Today’s Veterinary Business Staff
Micotil 300, a prescription injectable antibiotic used to treat respiratory disease in cattle and sheep, has been voluntarily withdrawn amid a government alert about human exposure to the drug.
The U.S. Food and Drug Administration on Sept. 11 advised veterinarians, cattle and sheep owners, farmworkers, and other health care providers about the potential hazards of Micotil 300 (tilmicosin).
“Since its approval in 1992, there have been more than 2,200 adverse event reports involving people exposed to Micotil 300,” the agency reported. “These include multiple reports of injury, including death, in people following injection of Micotil 300. Other routes of exposure, including by mouth or skin, have also led to injury.
“Most of the reported human exposures were accidental, and many cases required medical attention. While the circumstances remain unclear in some cases, there have been 25 reports involving human death. Although a majority of the deaths were due to intentional self-administration of the drug, some deaths were reported following accidental injection.”
The manufacturer, Elanco Animal Health of Greenfield, Indiana, posted a statement on the Micotil website.
“Elanco has voluntarily discontinued Micotil 300 Injection 100mL bottle in the U.S. due to a review of data that suggests customers utilizing this presentation have a higher incident rate of accidental human exposures,” the company stated.
The website, bit.ly/2eR7vqN, explained how “over the last two decades, Elanco has invested significant resources to ensure Micotil’s safe usage, including materials and training for distributors, veterinarians and producers.”

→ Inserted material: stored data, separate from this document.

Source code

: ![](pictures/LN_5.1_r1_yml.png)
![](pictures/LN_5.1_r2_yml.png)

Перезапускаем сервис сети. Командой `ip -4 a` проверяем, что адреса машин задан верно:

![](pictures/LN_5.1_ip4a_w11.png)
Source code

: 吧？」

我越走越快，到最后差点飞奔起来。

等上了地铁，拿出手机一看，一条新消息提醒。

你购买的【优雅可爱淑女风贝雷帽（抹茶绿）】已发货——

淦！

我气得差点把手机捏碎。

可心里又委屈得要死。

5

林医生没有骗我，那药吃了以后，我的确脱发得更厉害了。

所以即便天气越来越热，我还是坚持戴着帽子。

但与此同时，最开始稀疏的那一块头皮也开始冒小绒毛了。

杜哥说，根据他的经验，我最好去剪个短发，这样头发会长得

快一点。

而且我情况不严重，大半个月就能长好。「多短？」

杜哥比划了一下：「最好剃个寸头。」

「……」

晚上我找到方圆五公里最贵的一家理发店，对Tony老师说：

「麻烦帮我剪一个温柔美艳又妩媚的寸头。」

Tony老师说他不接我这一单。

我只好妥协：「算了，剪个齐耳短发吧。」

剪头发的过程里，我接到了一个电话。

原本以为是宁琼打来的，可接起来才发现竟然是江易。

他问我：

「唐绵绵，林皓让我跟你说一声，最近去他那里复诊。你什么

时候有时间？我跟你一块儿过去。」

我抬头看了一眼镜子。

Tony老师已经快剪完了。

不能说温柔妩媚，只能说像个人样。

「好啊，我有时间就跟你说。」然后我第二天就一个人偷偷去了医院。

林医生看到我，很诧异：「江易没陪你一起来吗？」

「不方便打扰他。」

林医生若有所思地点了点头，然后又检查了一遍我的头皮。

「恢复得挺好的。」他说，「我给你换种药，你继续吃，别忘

The effort has included use of the Simcro Sekurus safety syringe, which has self-tenting and needle-guard features, and safety training for “more than 1,750 veterinarians and beef producers each year, including how to respond in case of accidental exposure to the product.”
The product packaging notes that Micotil is not formulated for human use and that “injection of this drug in humans has been associated with fatalities.”
The National Ag Safety Database elaborated on a 2003 death.
“A 38-year-old cattleman died as a result of an accidental injection of an animal antibiotic known as Micotil, which has no known antidote,” the database stated. “On March 8, 2003, the victim was preparing to vaccinate a heifer inside a barn. He was carrying a 12cc plastic disposable syringe in his right hand when a cow that was in an adjacent pen charged him, striking the fence between the two. The victim was knocked to the ground. Either when struck or from the fall, he was injected with an unknown amount of the antibiotic. He immediately began to feel dizzy and nauseous. He was able to return to the ‘vet room’ inside the barn and call his wife, who was nearby in the house. An ambulance was called and the victim was rushed to a nearby hospital, where he died less than an hour later.”
The FDA acknowledged that Elanco “has made efforts to warn and educate people about the human health risks associated with this product and to provide training to users and veterinarians on safe handling and use of Micotil 300.”
“Elanco is currently working in consultation with the FDA to further address this issue,” the agency stated.